Soaring energy prices threaten metallurgical, metalworking sector

  • Lusa
  • 24 March 2022

The metallurgical and metalworking sector is until the end of April benefiting from collective energy purchases made last year, but companies say they may scale back their activity.

Portugal’s metallurgical and metalworking sector is until the end of April benefiting from collective energy purchases made last year, but companies say they may scale back their activity from May in the face of soaring energy costs and raw materials shortages.

“We also think that we run the risk from May, with very high energy costs and without enough raw materials to work with, of some companies having to reduce their normal periods of activity, without a doubt,” said the vice president of the Association of Metallurgical, Metal Mechanical and Allied Industries of Portugal (AIMMAP), Rafael Campos Pereira, in comments to Lusa.

According to Pereira, at present “a large part” of the sector’s companies “are still benefiting from the collective energy purchases that were made by the association itself in 2021, as it had done since 2011, and which take effect until April 30.

“Which means that, at the moment, a large part of the companies in our sector and those associated with AIMMAP are still paying last year’s fixed prices, so, in some cases, five, six times less than [the price at which] the market is now,” he stressed.

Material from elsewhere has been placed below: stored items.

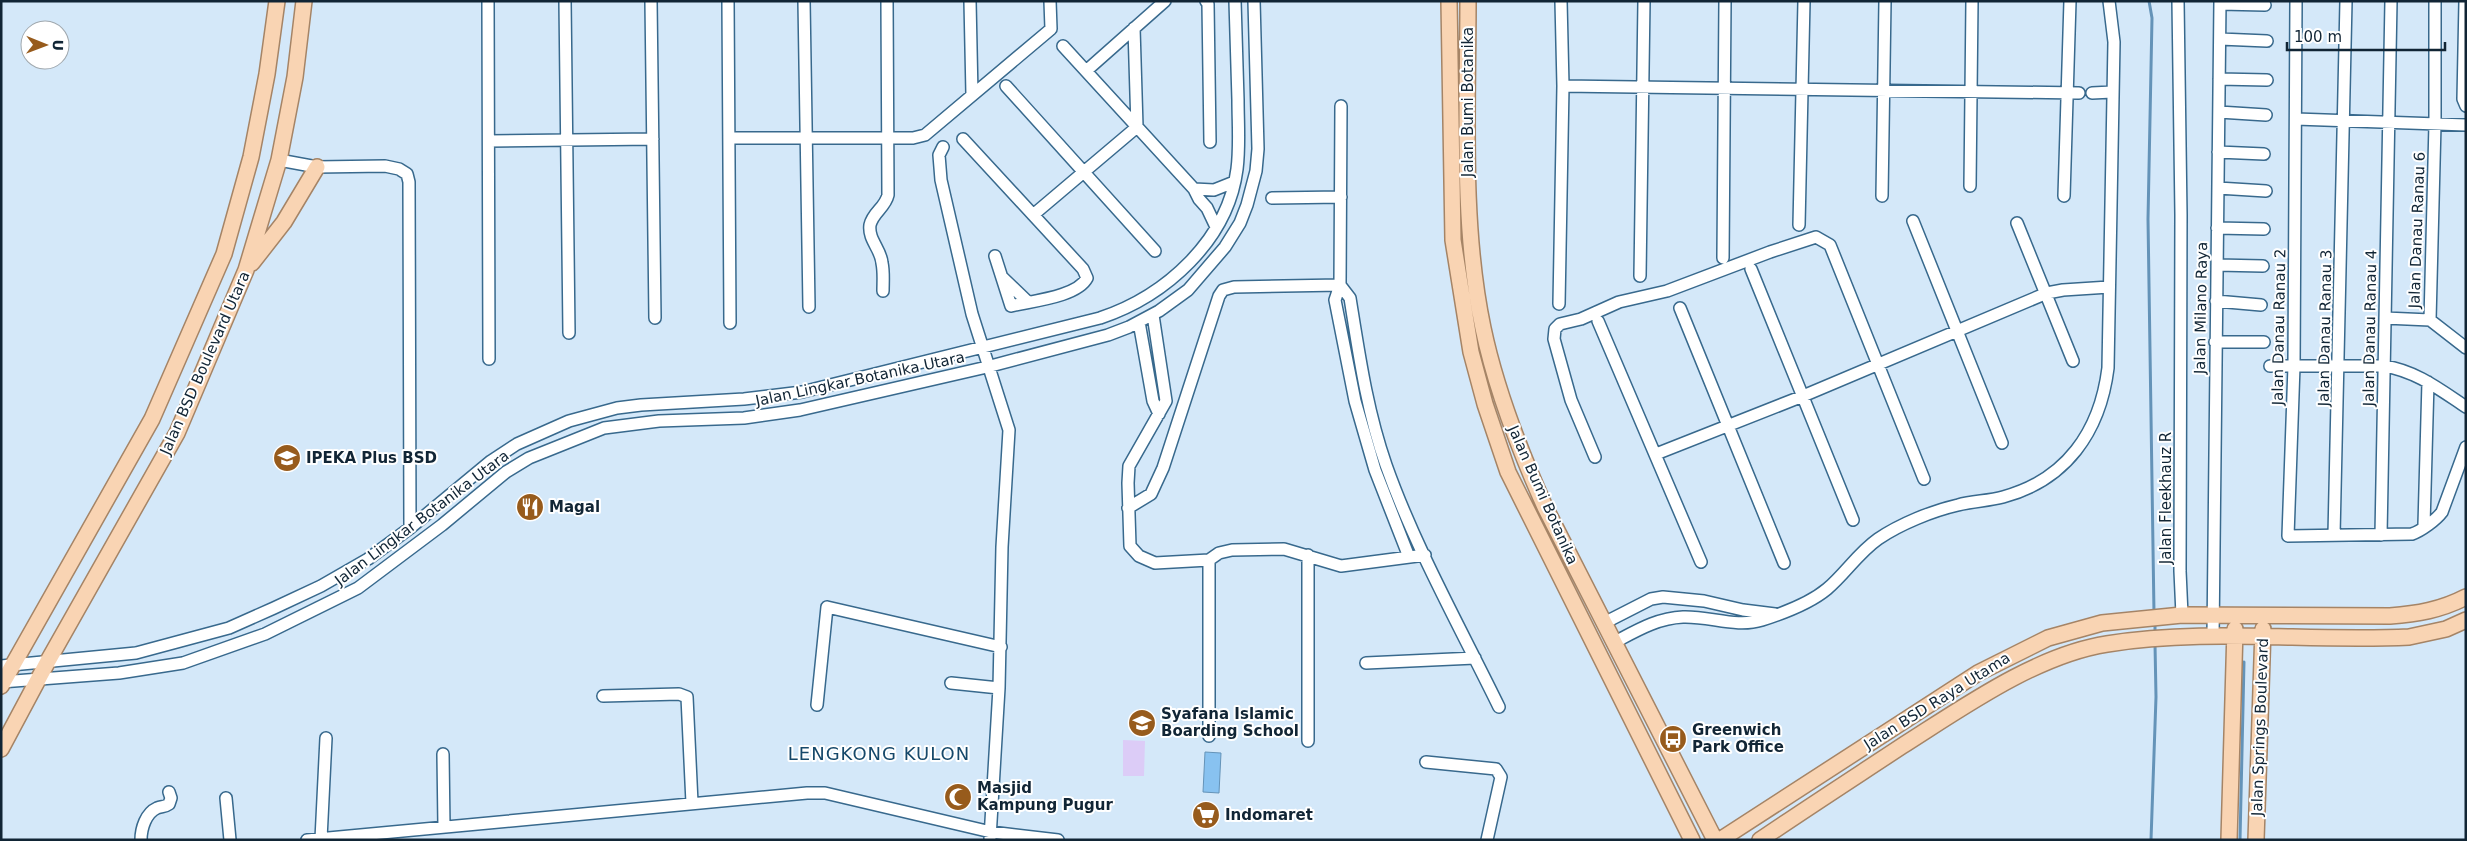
<svg xmlns="http://www.w3.org/2000/svg" width="2467" height="841" viewBox="0 0 2467 841" font-family="'DejaVu Sans',sans-serif">
<style>
.green{fill:#dcccf7}
.water{fill:#88c2f0;stroke:#6493b8}
.lines{fill:none;stroke-linecap:round;stroke-linejoin:round}
.stream{stroke:#6493b8;stroke-width:3}
.minor-casing{stroke:#38698d;stroke-width:14}
.major-casing{stroke:#a58466;stroke-width:18}
.minor{stroke:#fff;stroke-width:11}
.major{stroke:#f9d4b3;stroke-width:15}
.labels{text-anchor:middle;dominant-baseline:central;stroke-width:4;stroke-linejoin:round;paint-order:stroke}
.street-label{font-size:15px;fill:#112535;stroke:#fff}
.poi-label{font-size:15px;font-weight:bold;fill:#112535;stroke:#fff;text-anchor:start}
.quarter-label{font-size:18px;letter-spacing:1px;fill:#15486a;stroke:#fff}
</style>
<rect width="100%" height="100%" fill="#d4e8f9"/>
<path class="green" d="M 1123,740 L 1145,741 L 1144,776 L 1123,776 Z"/>
<path class="water" d="M 1205,752 L 1221,753 L 1219,793 L 1203,792 Z"/>
<g class="lines">
<path class="stream" d="M 2149,1 L 2152,18 L 2148,219 L 2154,613
M 2155,621 L 2155,635
M 2151,840 L 2156,697 L 2155,644
M 2240,840 L 2244,662"/>
<g class="minor-casing">
<path id="minor" d="M 488,1 L 489,359
M 565,1 L 569,333
M 651,1 L 655,318
M 728,1 L 730,323
M 804,1 L 809,307
M 970,1 L 972,95
M 1206,1 L 1208,4 L 1210,142
M 2178,1 L 2181,215 L 2180,571 L 2182,615
M 2296,1 L 2294,366 L 2288,536 L 2412,534 C 2421,531 2436,520 2442,512 L 2466,447
M 2435,1 L 2435,124 L 2430,320 L 2466,348
M 2465,1 L 2463,99 L 2466,106
M 2220,4 L 2265,5
M 2220,39 L 2267,41
M 1063,46 L 1194,189 L 1199,199 L 1207,208 L 1216,227
M 1086,71 L 1165,1
M 2219,79 L 2267,80
M 1006,86 L 1155,251
M 1563,86 L 2079,93
M 2092,93 L 2112,92
M 1341,106 L 1340,285 L 1335,300 L 1355,401 L 1375,470 L 1409,557
M 2219,112 L 2266,115
M 2296,119 L 2466,125
M 729,138 L 913,138 L 925,135 L 1051,29 L 1050,1
M 963,139 L 1083,269 L 1087,278 C 1077,297 1031,301 1011,306 L 995,256
M 489,141 L 653,139
M 943,147 L 939,155 L 941,180 L 972,314 L 1009,430 L 1002,547 L 999,688 L 990,838
M 2218,152 L 2264,154
M 279,160 L 317,167 L 385,166 L 399,169 L 407,174 L 409,182 L 410,528
M 1970,186 L 1972,1
M 2218,188 L 2266,191
M 1194,189 L 1214,190 L 1234,182
M 1882,196 L 1885,1
M 2064,196 L 2070,1
M 1272,198 L 1341,197
M 1033,215 L 1137,127 L 1134,28
M 1913,221 L 2002,443
M 2017,223 L 2073,361
M 1799,225 L 1804,1
M 2217,228 L 2264,229
M 1723,258 L 1725,1
M 2217,265 L 2263,266
M 1751,269 L 1853,520
M 1640,276 L 1644,1
M 1002,277 L 1028,302
M 1340,285 L 1350,298 C 1359,354 1367,411 1386,465 C 1415,547 1461,629 1499,707
M 883,291 C 883,282 884,272 882,263 C 881,249 868,240 870,225 C 873,212 885,208 888,195 L 887,1
M 2216,301 L 2261,305
M 1559,304 L 1563,86 L 1561,1
M 1680,308 L 1784,563
M 1153,315 L 1166,401 L 1129,466 L 1128,483 L 1130,546 L 1139,556 L 1155,563 L 1209,560 L 1219,553 L 1232,550 L 1284,549 L 1341,566 L 1425,555
M 2385,318 L 2430,320
M 1598,321 L 1701,562
M 1139,322 L 1153,401 L 1159,414
M 2215,342 L 2264,342
M 2270,366 L 2384,366 C 2416,371 2439,389 2466,407
M 1656,454 L 1803,396 L 2047,293 L 2063,290 L 2109,287
M 1595,457 L 1571,400 L 1554,339 L 1555,329 L 1560,324 L 1581,319 L 1619,302 L 1667,291 L 1770,252 L 1816,237 L 1830,245 L 1924,479
M 1128,508 L 1151,494 L 1163,468 L 1219,296 L 1223,290 L 1234,287 L 1340,285
M 2424,525 L 2428,382
M 2334,535 L 2346,1
M 2381,535 L 2391,1
M 1308,555 L 1308,741
M 1604,623 L 1651,599 L 1663,597 L 1704,601 L 1743,610 L 1775,614
M 2213,637 L 2220,1
M 1613,643 C 1636,631 1657,618 1683,617 C 1710,616 1736,628 1762,620 C 1784,613 1809,604 1827,589 C 1845,574 1858,553 1878,539 C 1900,524 1932,511 1958,505 C 1973,501 1988,501 2003,497 C 2066,480 2100,432 2108,368 L 2114,42 L 2109,1
M 1366,663 L 1475,658
M 1,666 L 136,653 L 229,628 L 274,608 L 321,586 L 368,559 L 410,528 L 491,461 L 517,444 L 569,421 L 617,408 L 641,405 L 744,399 L 802,392 L 1100,318 C 1166,296 1228,240 1237,169 C 1240,146 1238,123 1238,100 C 1237,67 1236,34 1235,1
M 1,682 L 119,673 L 183,663 L 265,634 L 358,588 L 442,525 L 506,472 L 529,458 L 604,428 L 659,421 L 744,418 L 800,410 L 987,367 L 1108,335 L 1129,327 L 1159,311 L 1188,290 L 1225,247 L 1240,223 L 1247,205 L 1256,171 L 1258,149 L 1254,1
M 951,683 L 999,688
M 603,696 L 679,694 L 687,697 L 692,803
M 817,705 L 827,607 L 1001,647
M 1209,736 L 1209,560
M 443,754 L 444,827
M 1426,762 L 1496,769 L 1501,777 L 1487,840
M 226,798 L 230,840
M 321,839 L 326,738
M 141,840 C 141,828 146,813 157,808 C 162,806 165,807 169,804 L 171,798 L 169,792
M 307,840 L 807,793 L 825,793 L 991,832 L 1058,840"/>
</g>
<g class="major-casing">
<path id="major" d="M 1449,1 L 1453,240 L 1471,352 L 1485,404 L 1508,472 L 1692,840
M 1468,1 C 1468,107 1461,224 1483,328 C 1496,390 1519,449 1545,507 L 1715,840
M 252,263 L 284,222 L 317,167
M 1,686 L 152,419 L 224,254 L 251,157 L 267,74 L 277,1
M 1,749 L 48,661 L 177,433 L 246,270 L 279,160 L 295,77 L 304,1
M 1720,840 L 1978,673 L 2048,638 L 2102,623 L 2182,615 L 2390,616 C 2417,614 2441,610 2466,597
M 1760,840 C 1807,808 1855,777 1902,746 C 1962,708 2036,655 2107,644 C 2207,628 2309,642 2409,637 L 2446,629 L 2466,620
M 2229,840 L 2235,629
M 2256,840 L 2263,629"/>
</g>
<use href="#minor" class="minor"/>
<use href="#major" class="major"/>
</g>
<defs>
<g id="school-disc" transform="scale(1.4375)"><circle r="9.5" fill="#975b1c" stroke="#fff"/><path d="M0-5L7-2L0 1L-7-2ZM-4 1L0 2.5L4 1V4Q0 6-4 4Z" fill="#fff"/></g>
<g id="restaurant-disc" transform="scale(1.4375)"><circle r="9.5" fill="#975b1c" stroke="#fff"/><path d="M-5-6h1v4h1v-4h1v4h1v-4h1v5L-1.5 .5V6h-2V.5L-5-1ZM5-6V6H3V1.5H1.5Q1.5-4 5-6Z" fill="#fff"/></g>
<g id="bus-disc" transform="scale(1.4375)"><circle r="9.5" fill="#975b1c" stroke="#fff"/><path d="M-5-6H5V4H4V6H2V4H-2V6H-4V4H-5ZM-3.5-4V0h7V-4ZM-3.5 1.2v1.5H-2V1.2ZM2 1.2v1.5H3.5V1.2Z" fill="#fff"/></g>
<g id="mosque-disc" transform="scale(1.4375)"><circle r="9.5" fill="#975b1c" stroke="#fff"/><path d="M3.5-4.9A6 6 0 1 0 3.5 4.9A5 5 0 1 1 3.5-4.9Z" fill="#fff"/></g>
<g id="supermarket-disc" transform="scale(1.4375)"><circle r="9.5" fill="#975b1c" stroke="#fff"/><path d="M-6-5.5h2.5l.6 2H6L4.5 2H-2.5L-4.4-4H-6ZM-1.5 3.2a1.3 1.3 0 1 0 .1 0ZM3 3.2a1.3 1.3 0 1 0 .1 0Z" fill="#fff"/></g>
</defs>
<g fill-rule="evenodd">
<use href="#school-disc" x="287" y="458"/>
<use href="#restaurant-disc" x="530" y="507"/>
<use href="#school-disc" x="1142" y="723"/>
<use href="#bus-disc" x="1673" y="739"/>
<use href="#mosque-disc" x="958" y="797"/>
<use href="#supermarket-disc" x="1206" y="815"/>
</g>
<g class="labels">
<g class="street-label">
<text transform="translate(1468 102) rotate(-90)">Jalan Bumi Botanika</text>
<text transform="translate(2417 230) rotate(-88)">Jalan Danau Ranau 6</text>
<text transform="translate(2201 308) rotate(-89)">Jalan Milano Raya</text>
<text transform="translate(2279 327) rotate(-89)">Jalan Danau Ranau 2</text>
<text transform="translate(2325 328) rotate(-89)">Jalan Danau Ranau 3</text>
<text transform="translate(2370 328) rotate(-89)">Jalan Danau Ranau 4</text>
<text transform="translate(205 363) rotate(-66)">Jalan BSD Boulevard Utara</text>
<text transform="translate(860 379) rotate(-12)">Jalan Lingkar Botanika Utara</text>
<text transform="translate(1543 495) rotate(66)">Jalan Bumi Botanika</text>
<text transform="translate(2166 498) rotate(-90)">Jalan Fleekhauz R</text>
<text transform="translate(422 518) rotate(-37)">Jalan Lingkar Botanika Utara</text>
<text transform="translate(1937 701) rotate(-32)">Jalan BSD Raya Utama</text>
<text transform="translate(2260 727) rotate(-88)">Jalan Springs Boulevard</text>
</g>
<g class="poi-label">
<text x="306" y="458">IPEKA Plus BSD</text>
<text x="549" y="507">Magal</text>
<text x="1161" y="714">Syafana Islamic<tspan x="1161" dy="17">Boarding School</tspan></text>
<text x="1692" y="730">Greenwich<tspan x="1692" dy="17">Park Office</tspan></text>
<text x="977" y="788">Masjid<tspan x="977" dy="17">Kampung Pugur</tspan></text>
<text x="1225" y="815">Indomaret</text>
</g>
<g class="quarter-label">
<text x="879" y="753">LENGKONG KULON</text>
</g>
</g>
<rect width="2467" height="841" fill="none" stroke="#112535" stroke-width="5"/>
<g transform="translate(45 45) rotate(91)"><circle r="24" fill="#ffffff" stroke="#a0a8ae"/>
<path d="M0-4L9 19L0 12L-9 19Z" fill="#975b1c"/>
<text y="-8" font-size="14" font-weight="bold" text-anchor="middle" fill="#112535">U</text>
</g>
<path d="M2287 42v8h158v-8" fill="none" stroke="#112535" stroke-width="2.5"/>
<text x="2294" y="42" font-size="15" fill="#112535" stroke="#ffffff" stroke-width="4" paint-order="stroke">100 m</text>
</svg>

Despite the “relatively safe situation” at the moment, Pereira said, “as of 1 May, companies will see their energy costs increase perhaps three or four times, unless the situation evolves,” given the surge of energy prices that has happened in the meantime.

Additionally, he noted, “energy suppliers are no longer ready to fix prices” so, although the sector may continue to make joint purchases, it will have to do so “with indexed, variable prices” and no longer at fixed prices as it has done until now.

While the relative weight of energy costs is lower in the metalworking sector than in some others, such as textiles, the vice-president of AIMMAP said, there are sub-sectors, such as foundries, that have a larger “weight” of energy, particularly natural gas, but also electricity.

In this context, the association vice-president described as “fundamental an answer at a European level” and said that “Portugal’s government must also be committed to this … with the group purchase of energy.”

With regard to raw materials, AIMMAP also considers “it fundamental that the European Commission’s taxes on imports from outside Europe be eliminated” and is “pressing the government, this time, to take a position in line with this need of Portuguese industry.”

The European sectoral association, he added, “is also diligent in this direction with the European Commission.”

AIMMAP is also calling for urgent “measures to protect employment” such as the reactivation of the furlough or simplified layoff measure available during the pandemic “to address these difficulties”.

As for the argument of the minister of economy, Pedro Siza Vieira – that the government prefers “to give support so that companies continue to work rather than give support so that workers go home” – Campos Pereira counters: “Our companies do not need any incentive to work. I think that the government, there, doesn’t really see the problem. We just want to protect employment and protect activity.

“Companies want them to work,” he went on. “What’s more, companies have many orders; what is happening is that they run the risk of not being able to meet them because energy costs are unaffordable and because raw materials are in short supply.”

In the textile sector, more than half of companies are already making temporary stoppages due to rising energy prices, according to the Portuguese Textile and Clothing Association (ATP), which on Tuesday warned of imminent insolvencies if mechanisms such as furlough are not implemented.

“The sector is very resilient,” the ATP president, Mário Jorge Machado, told Lusa. “Companies are resisting as much as they can, but if this situation continues for more weeks, I am unfortunately convinced that we will have insolvency situations because companies have not been helped, nor have there been mechanisms to allow them to adjust to this situation.”

According to Machado, so far the association has only been made aware of one case of definitive closure, but around 50% to 70% of companies in the sector are currently making temporary halts to activity, for a few days a week, to try and mitigate the effects of rising energy prices.

“Companies are working fewer days a month, in an attempt to wait for the price of gas to come down somewhat, because working at [current] gas prices, companies are making a loss every day,” said Machado. “The fewer days they work, the less loss they have.”